Russ also uses controlled fires to burn invasive species, like red cedar trees, from his land.  His work has restored thousands of hectares of lands to their original habitat.  His conservation efforts have also been a tremendous benefit to local wildlife that depends on the native grasses and shrubs for food and shelter. 

Cattlemen like Russ are producing significant quantities of beef for the European market.  Nebraska has expanded its share of American beef exported to the European Union (EU) from five percent in 2005 to 53 percent in 2018.  Last year, President Trump and the European Union reached agreement to allow the U.S. to more than double the amount of beef it exports to the EU in the coming years.  The trade deal ensures that Nebraska beef will become even more widely available in grocery stores and restaurants in the EU.

Though a landlocked state, Nebraska is now home to an innovative Dutch-German joint venture working to replenish sea life.  In June, Veramaris, established by Royal DSM and Evonik, opened a brand-new production facility in rural Nebraska.  Veramaris CEO Karim Kurmaly is a marine biologist who is passionate about stewarding our oceans’ resources.  His company is producing omega-3 fatty acids using fermented algae and dextrose from Nebraska-grown corn.  Producing the omega-3s in Nebraska allows fish farmers to give salmon the nutrition they need without having to use wild fish as feed.  In turn, reducing reliance on wild fish prevents the depletion of marine life.

In November, Avansya—a joint venture between Cargill and Royal DSM—began producing a zero-calorie sugar substitute from dextrose at a fermentation facility in Nebraska.  The sweetener, made from the stevia plant, gives consumers a healthy way to reduce their sugar intake without sacrificing flavor.  Veramaris and Avansya join other global bioscience companies, such as the Danish firm Novozymes, that have chosen to operate in Nebraska.  They’ve selected Nebraska on account of our business friendly climate, abundant natural resources, agricultural expertise, and highly educated workforce.

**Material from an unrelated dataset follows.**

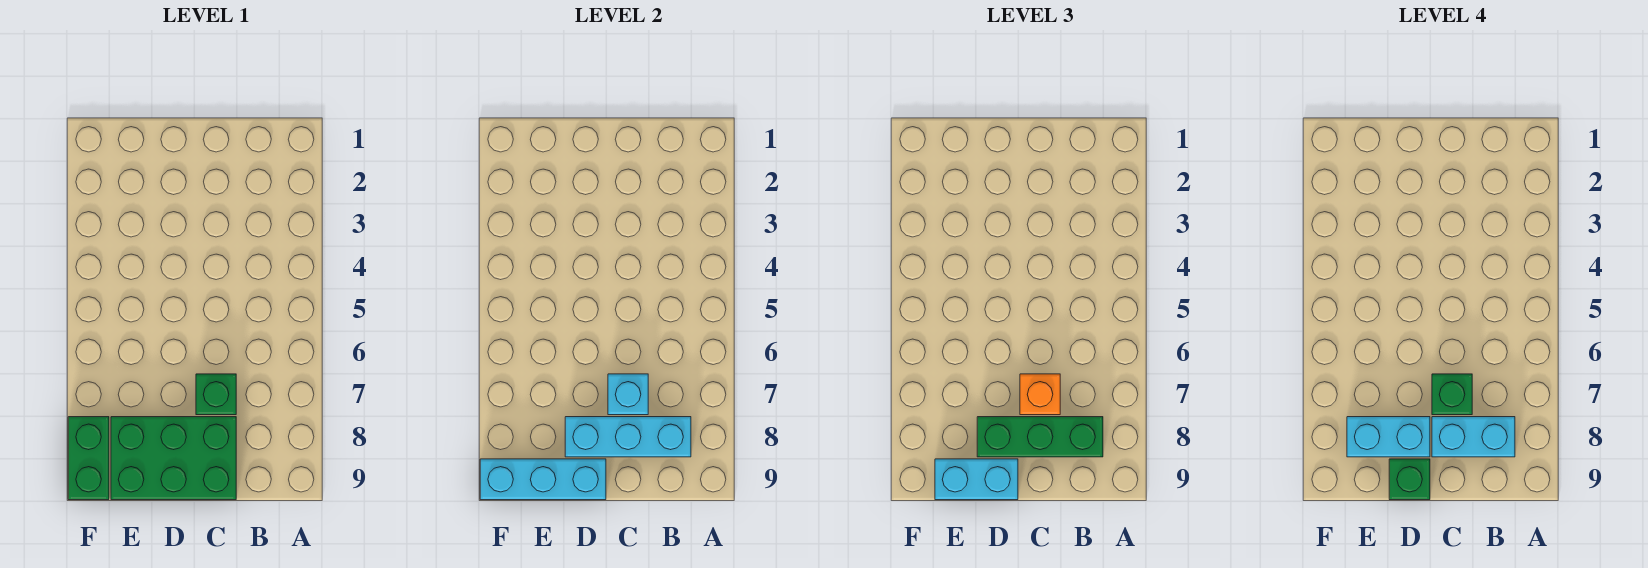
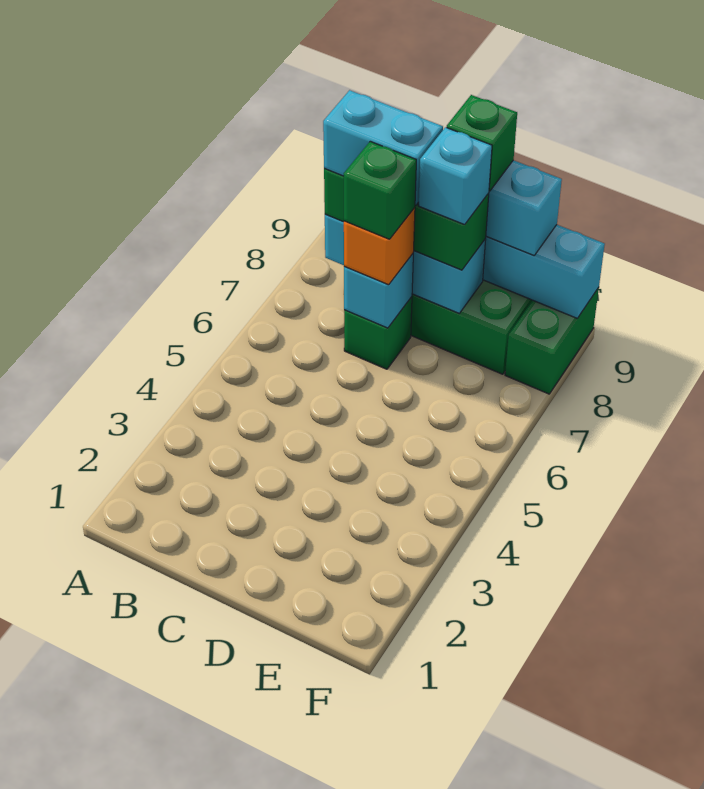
cyan brick D8:E8 level 4 -> cyan brick D8 level 4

In November, I led a trade mission to Germany and met with leaders from Evonik, Bayer, Claas, and other German companies to thank them for investing in Nebraska.  Farmers and ranchers from Nebraska joined me to offer firsthand testimony of the high-quality crops and livestock grown in Nebraska.  Our state is deeply appreciative of our European partners, and—as Governor—I am committed to growing our friendship with the EU.